### Task brief
Reproduce word for word the part of the rocketry club meeting report starting with "We also announced" and going on through "highest altitude wins!".

### Provided passage
Club Meeting - 25 March 2021

Thank you all for coming to our 2021 season kick-off club night! We had a great turnout of existing members, university teams, and a big welcome to our new members who signed up on the night.

Tickets to the event sold out within 3 days of availability. We had over 35 attendees on the night and even more online on our zoom call. We were blown away by the enthusiasm for rocketry here in Victoria, and we’re extremely excited to see the projects everyone will be working on this year!

Our club president David Boyd opened the evening with a presentation which included the history of Tripoli both in the USA and Australia. He also covered the benefits of joining a club and the investments clubs make in infrastructure and time to support launches and operate the launch sites. Safety was also discussed, followed by the upcoming 2021 launch calendar.

We had some excellent presentations. Stewart Campbell, one of our most experienced L3 flyers, presented his Vertical Trajectory System. Stewart’s system utilises Ardupilot for the control system he’s been prototyping over the last few years. Four 3D printed fins are driven by a servo control system to stabilise his rockets in flight. We’re incredibly excited to see more test flights this year.

It was awesome to see this level of engineering in the rocketry community. We also had excellent presentations from our University rocketry teams, Monash HPR, RMIT HIVE, and Melbourne's Aerospace & Rocket Engineering Society - ARES. We’re very excited to see these teams grow in their rocketry journeys. It’s awesome to see Monash’s progress on both their AURC and Spaceport America rockets, as well as the hybrid research they’re conducting. We’re also really excited to see HIVE training up their junior members this year. And finally, a big welcome to Melbourne University ARES team who had their first presentation at Tripoli last night. It’s great to see such an active community within the universities.

We also announced this year’s Victorian Universities Rocketry Challenge (VURC), in which some of our junior university members will have the opportunity to fly a scratch built rocket of their own design that is optimised for performance flying on a H135 motor. The highest altitude wins!

The event ran for over 4 hours, and everyone was incredibly excited and motivated to get back into rocketry after last year’s COVID driven pause. There was a great amount of networking between rocketeers, young and old. A massive thanks from the Tripoli committee for the level of enthusiasm from all of our attendees. It’s our pleasure to host this event for you and serve on the committee. We look forward to seeing Victoria rocketry back in 2021.

Records taken from a dataset
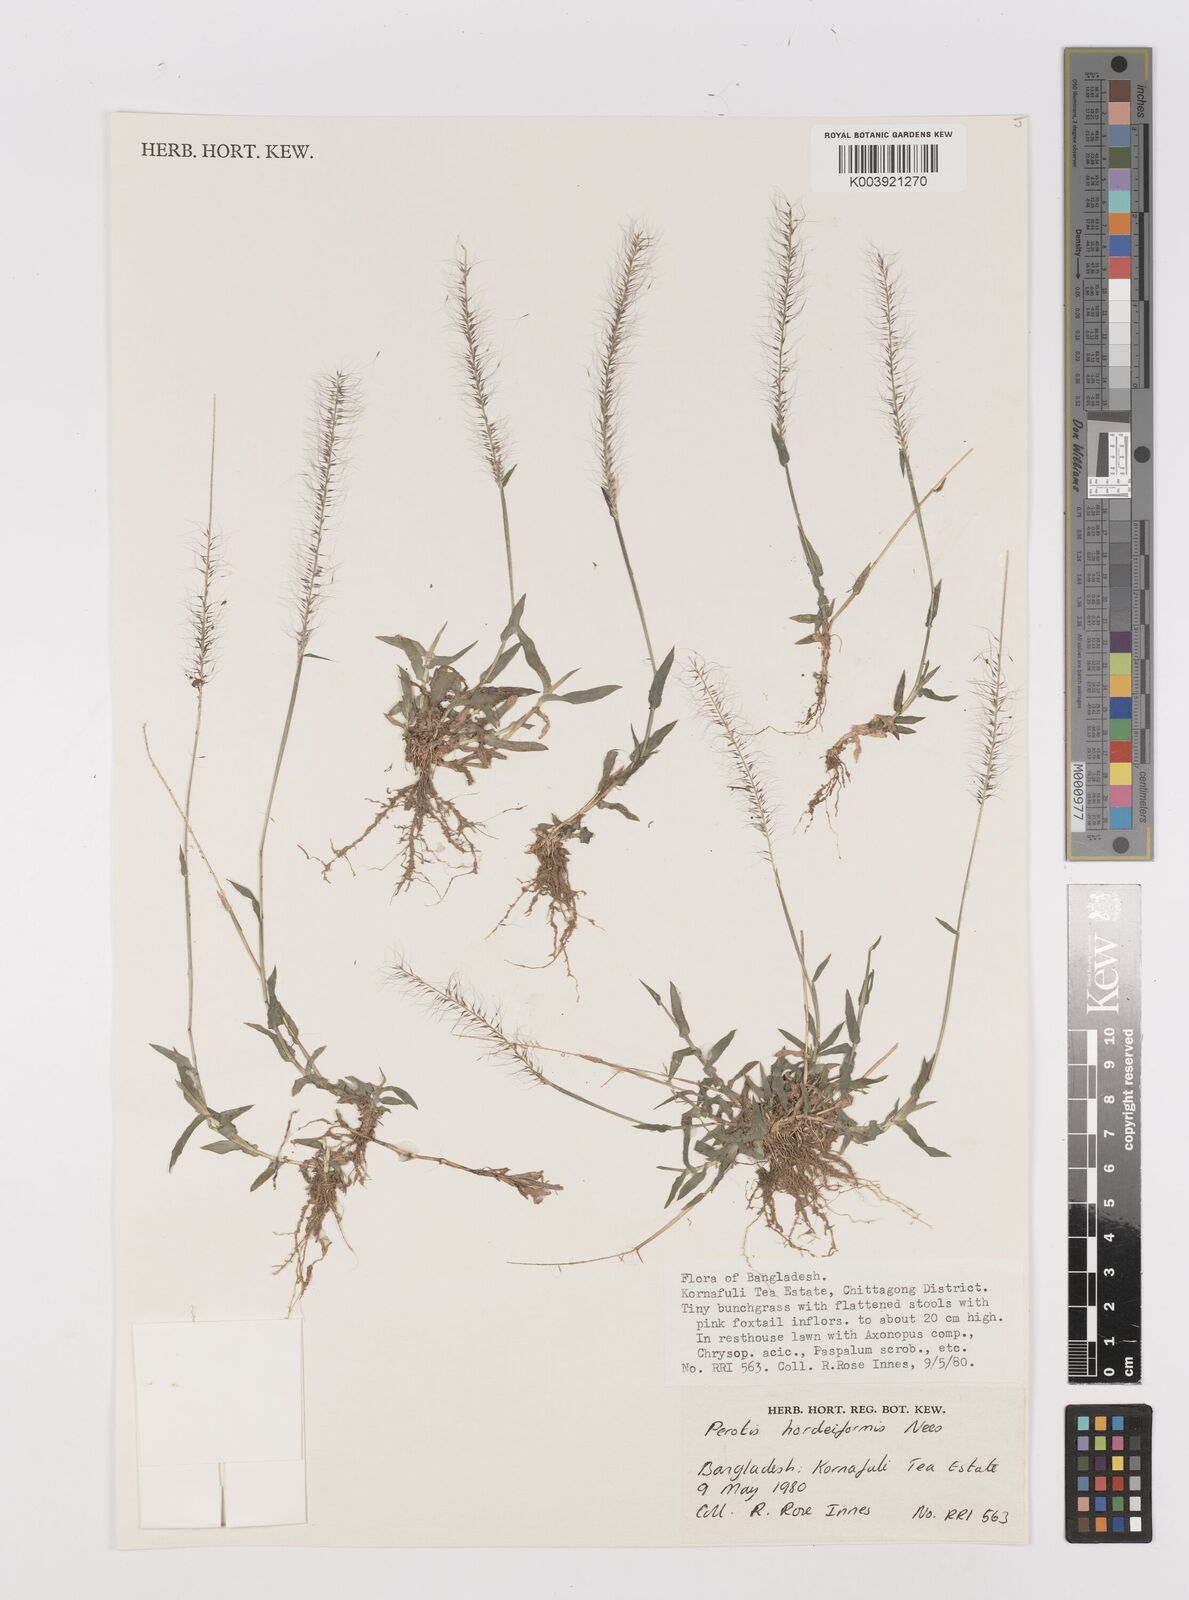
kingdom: Plantae
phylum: Tracheophyta
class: Liliopsida
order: Poales
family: Poaceae
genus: Perotis
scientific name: Perotis hordeiformis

### Finished exercise
We also announced this year’s Victorian Universities Rocketry Challenge (VURC), in which some of our junior university members will have the opportunity to fly a scratch built rocket of their own design that is optimised for performance flying on a H135 motor. The highest altitude wins!